Records from a dataset →
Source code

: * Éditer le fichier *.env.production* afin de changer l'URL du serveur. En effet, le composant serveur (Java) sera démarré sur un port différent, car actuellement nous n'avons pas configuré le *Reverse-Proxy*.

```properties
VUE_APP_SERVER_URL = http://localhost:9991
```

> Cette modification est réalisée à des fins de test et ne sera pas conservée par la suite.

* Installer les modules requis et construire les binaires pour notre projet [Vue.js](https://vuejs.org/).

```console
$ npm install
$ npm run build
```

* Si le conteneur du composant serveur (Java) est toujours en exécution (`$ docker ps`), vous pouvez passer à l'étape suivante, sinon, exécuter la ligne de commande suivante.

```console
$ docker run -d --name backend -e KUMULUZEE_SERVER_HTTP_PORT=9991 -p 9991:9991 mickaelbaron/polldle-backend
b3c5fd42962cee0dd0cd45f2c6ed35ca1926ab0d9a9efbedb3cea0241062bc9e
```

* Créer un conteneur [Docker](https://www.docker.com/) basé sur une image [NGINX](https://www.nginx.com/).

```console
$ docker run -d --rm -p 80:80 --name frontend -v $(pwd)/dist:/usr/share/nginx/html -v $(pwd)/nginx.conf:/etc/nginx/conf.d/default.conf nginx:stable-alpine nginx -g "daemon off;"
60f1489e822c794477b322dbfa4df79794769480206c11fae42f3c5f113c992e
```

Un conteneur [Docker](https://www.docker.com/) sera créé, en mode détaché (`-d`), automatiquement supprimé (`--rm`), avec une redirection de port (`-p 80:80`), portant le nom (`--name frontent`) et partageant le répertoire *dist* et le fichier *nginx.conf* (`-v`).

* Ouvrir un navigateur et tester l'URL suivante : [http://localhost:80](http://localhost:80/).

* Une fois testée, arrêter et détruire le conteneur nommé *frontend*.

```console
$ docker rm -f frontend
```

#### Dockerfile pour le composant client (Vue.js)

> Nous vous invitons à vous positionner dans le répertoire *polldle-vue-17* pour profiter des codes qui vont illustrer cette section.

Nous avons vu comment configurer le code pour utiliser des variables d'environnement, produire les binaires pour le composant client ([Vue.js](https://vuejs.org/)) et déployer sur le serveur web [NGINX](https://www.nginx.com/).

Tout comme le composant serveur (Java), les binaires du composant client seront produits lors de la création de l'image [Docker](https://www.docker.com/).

YOUR INSTRUCTIONS →
Above are the lines; repeat exactly the ones from the line containing "une image [NGINX](https://www.nginx.com/)." down to the line containing "conteneur nommé *frontend*.", both inclusive.

SOLUTION TO THIS EXERCISE →
* Créer un conteneur [Docker](https://www.docker.com/) basé sur une image [NGINX](https://www.nginx.com/).

```console
$ docker run -d --rm -p 80:80 --name frontend -v $(pwd)/dist:/usr/share/nginx/html -v $(pwd)/nginx.conf:/etc/nginx/conf.d/default.conf nginx:stable-alpine nginx -g "daemon off;"
60f1489e822c794477b322dbfa4df79794769480206c11fae42f3c5f113c992e
```

Un conteneur [Docker](https://www.docker.com/) sera créé, en mode détaché (`-d`), automatiquement supprimé (`--rm`), avec une redirection de port (`-p 80:80`), portant le nom (`--name frontent`) et partageant le répertoire *dist* et le fichier *nginx.conf* (`-v`).

* Ouvrir un navigateur et tester l'URL suivante : [http://localhost:80](http://localhost:80/).

* Une fois testée, arrêter et détruire le conteneur nommé *frontend*.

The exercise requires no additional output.